Apache Spark RDD reduceByKey transformation

In our previous posts we talked about mapPartitions / mapPartitionsWithIndex functions. In this post we will learn RDD’s reduceByKey transformation in Apache Spark.

As per Apache Spark documentation, reduceByKey(func) converts a dataset of (K, V) pairs, into a dataset of (K, V) pairs where the values for each key are aggregated using the given reduce function func, which must be of type (V,V) => V.

reduceByKey transformation Apache Spark
reduceByKey transformation Apache Spark

We have three variants of reduceBykey transformation

  • The first variant reduceByKey(function) will generate hash-partitioned output with existing partitioner.
  • The second variant reduceByKey(function, [numPartition]) will generate hash-partitioned output with number of partitions given by numPartition.
  • The third variant reduceByKey(partitioner, function) will generate output using Partitioner object referenced by partitioner.

Let’s take an example. We will write a word count program using reduceByKey transformation. In the first step, we will read a server log file as shown below.

// File Location
val file = "src/main/resources/server_log"

// Creating a SparkContext object.
val sparkContext = SparkSession.builder()
  .master("local[*]")
  .appName("Proedu.co examples")
  .getOrCreate()
  .sparkContext

// Reading Server Log file as RDD.
val serverLogRDD = sparkContext.textFile(file)

// Let's print some data.
serverLogRDD.collect.foreach(println)

// Output
ERROR	php	  
DONE	php	  
ERROR	RailsApp  
ERROR	php
DONE	php
...

As a result, we have RDD of String. Now we will split each line by tab “\t” delimiter.

// Split each line by TAB delimiter.
val flattenedRDD = serverLogRDD.flatMap(line => line.split("\t"))

// Let's print some data.
flattenedRDD.collect.foreach(println)

// Output
ERROR
php
DONE
php
ERROR
RailsApp

After flattening the RDD as shown in the above step, we will convert each word into a tuple, for instance.
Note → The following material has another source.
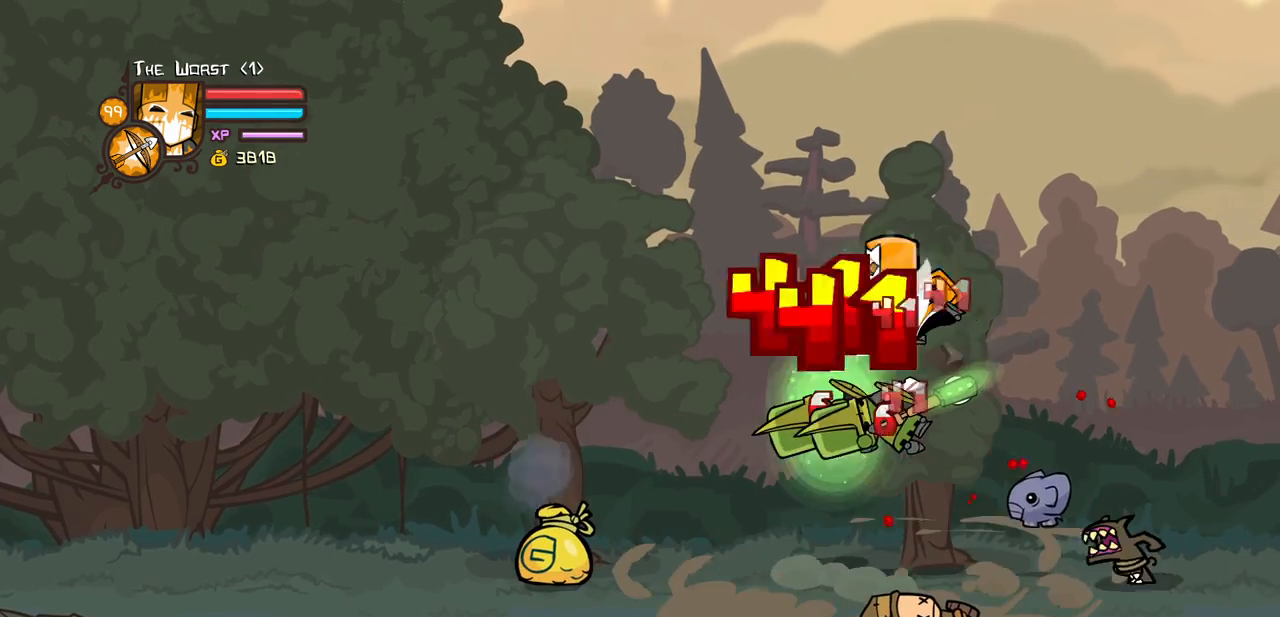
{"keys": [], "events": [[117, "heavy", "up"], [250, "left", "down"], [300, "light", "down"], [450, "left", "up"], [500, "light", "up"]]}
// Convert each word into a tuple.
val tupleRDD = flattenedRDD.map(word => (word,1))

// Let's print some data.
tupleRDD.collect.foreach(println)

// Output
(ERROR,1)
(php,1)
(DONE,1)
(php,1)
(ERROR,1)
...

Finally we will reduce the tuple using reduceByKey function as shown below

// Reducing the tuple to calculate the word count.
val reducedRDD = tupleRDD.reduceByKey((x, y) => x + y)

// Let's print some data.
reducedRDD.collect.foreach(println)

// Output
(DONE,4)
(ERROR,9)
(php,7)
(RailsApp,3)
(mysql,3)

Complete example in Scala

The complete example is also present in out Github repository https://github.com/proedu-organisation/spark-scala-examples/blob/main/src/main/scala/rdd/transformations/ReduceByKeyExample.scala

import org.apache.spark.sql.SparkSession

object ReduceByKeyExample extends App {

  val file = "src/main/resources/server_log"

  // Creating a SparkContext object.
  val sparkContext = SparkSession.builder()
    .master("local[*]")
    .appName("Proedu.co examples")
    .getOrCreate()
    .sparkContext

  // Reading Server Log file as RDD.
  val serverLogRDD = sparkContext.textFile(file)

  // Let's print some data.
  serverLogRDD.collect.foreach(println)

  /** Output
   * ERROR	php
   * DONE	php
   * ERROR	RailsApp
   * ERROR	php
   * DONE	mysql
   */

  // Split each line by TAB delimiter.
  val flattenedRDD = serverLogRDD.flatMap(line => line.split("\t"))

  // Let's print some data.
  flattenedRDD.collect.foreach(println)

  /** Output
   * DONE
   * mysql
   * ERROR
   * php
   * ERROR
   * php
   * ERROR
   */

  // Convert each word into a tuple.
  val tupleRDD = flattenedRDD.map(word => (word, 1))

  // Let's print some data.
  tupleRDD.collect.foreach(println)

  /** Output
   * (ERROR,1)
   * (php,1)
   * (DONE,1)
   * (php,1)
   * (ERROR,1)
   */

  // Reducing the tuple to calculate the word count.
  val reducedRDD = tupleRDD.reduceByKey((x, y) => x + y)

  // Let's print some data.
  reducedRDD.collect.foreach(println)

  /** Output
   * (DONE,4)
   * (ERROR,9)
   * (php,7)
   * (RailsApp,3)
   * (mysql,3)
   */
  
}

Happy Learning 🙂